• _INSTRUCTIONS TO FOLLOW_
Starting at the line that contains "Step: Launch the", repeat each line exactly until the records end, keeping both the first and the last.

• _RECORDS SUPPLIED_
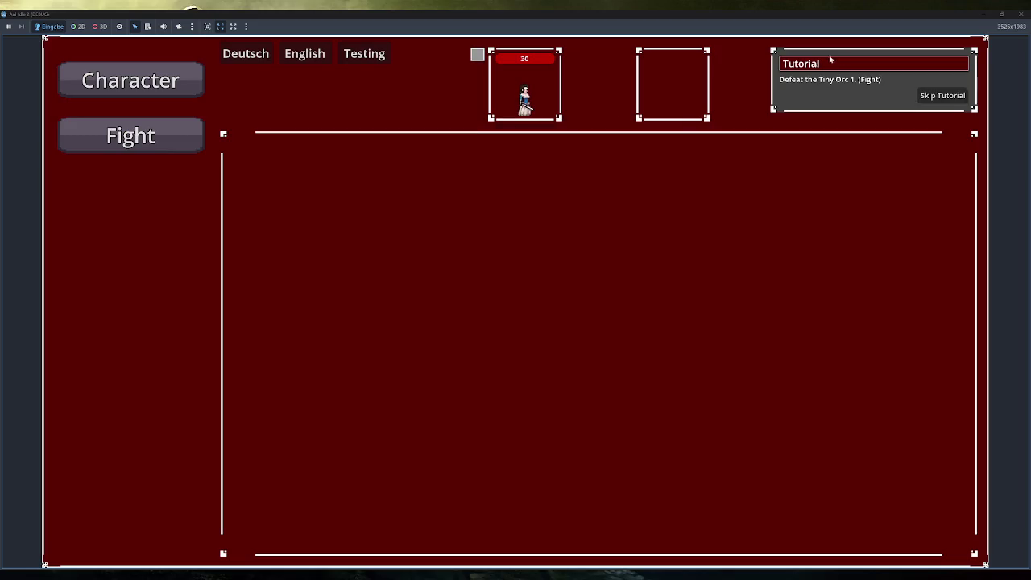
left_click(954, 96)
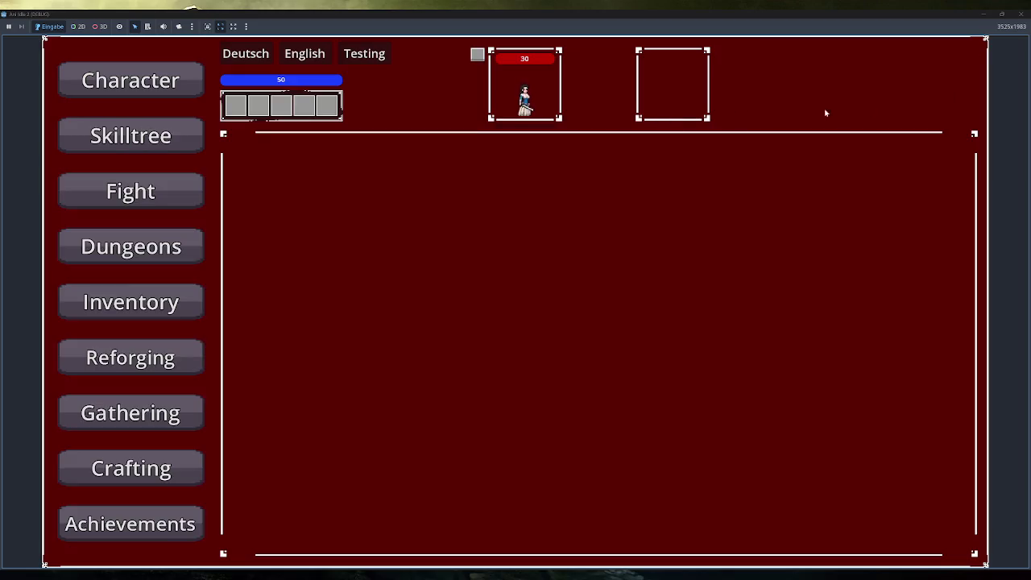
left_click(180, 242)
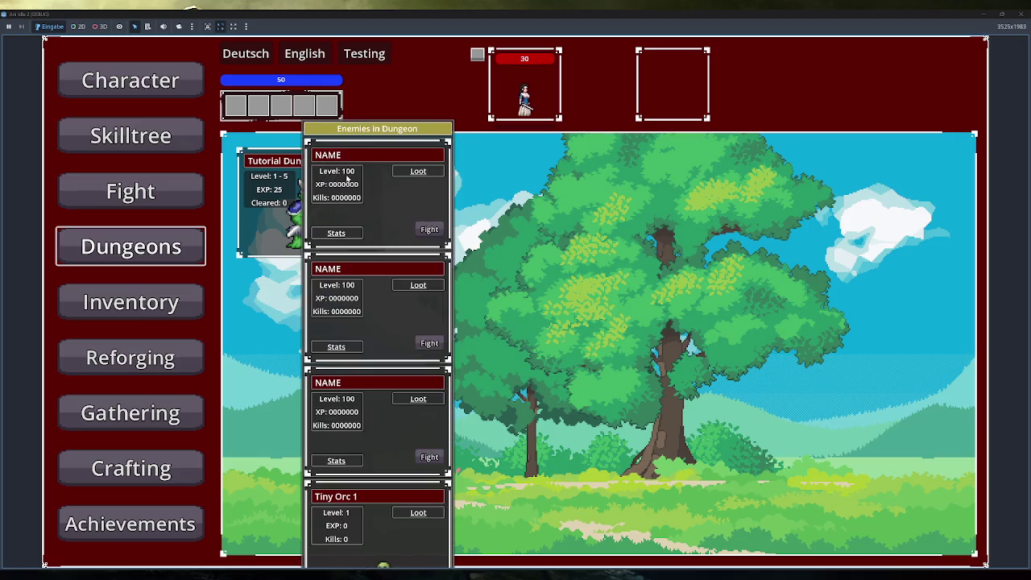
mouse_move(361, 176)
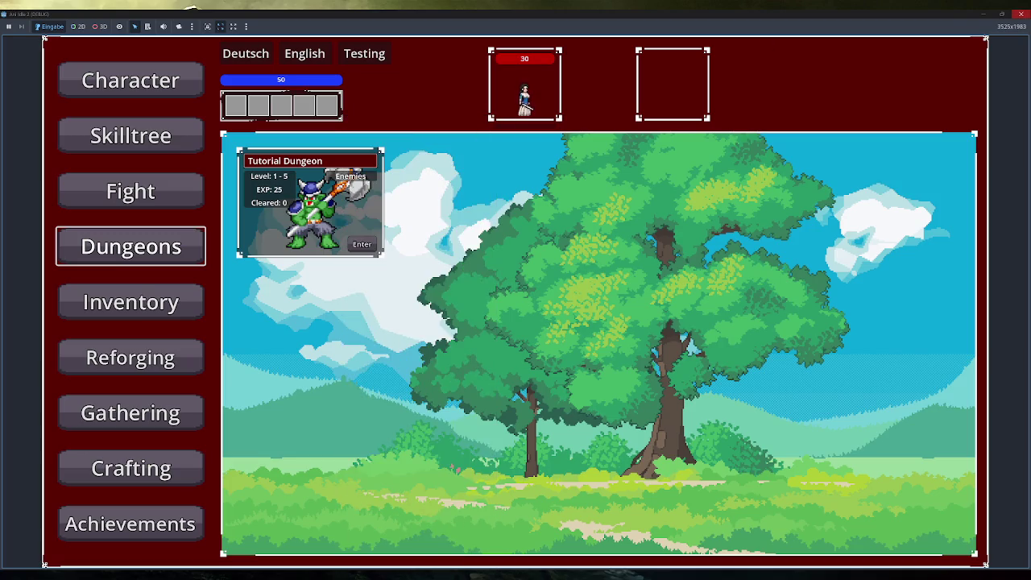
left_click(1019, 14)
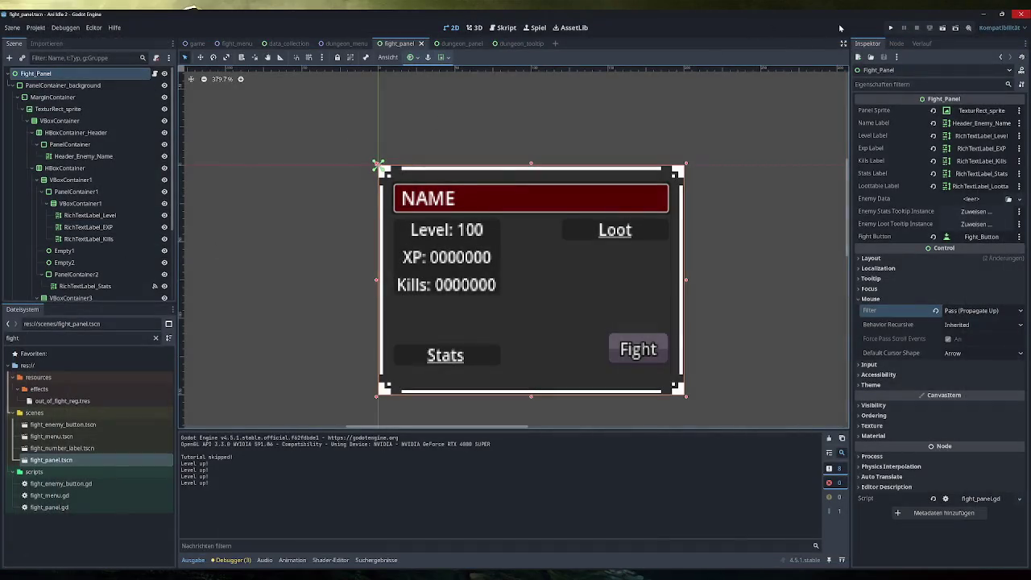
Step: Launch the game, start a fight with Tiny Orc 1, and close the game with Alt+F4
left_click(892, 28)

• _REPLY TO THE EXERCISE_
Step: Launch the game, start a fight with Tiny Orc 1, and close the game with Alt+F4
left_click(892, 28)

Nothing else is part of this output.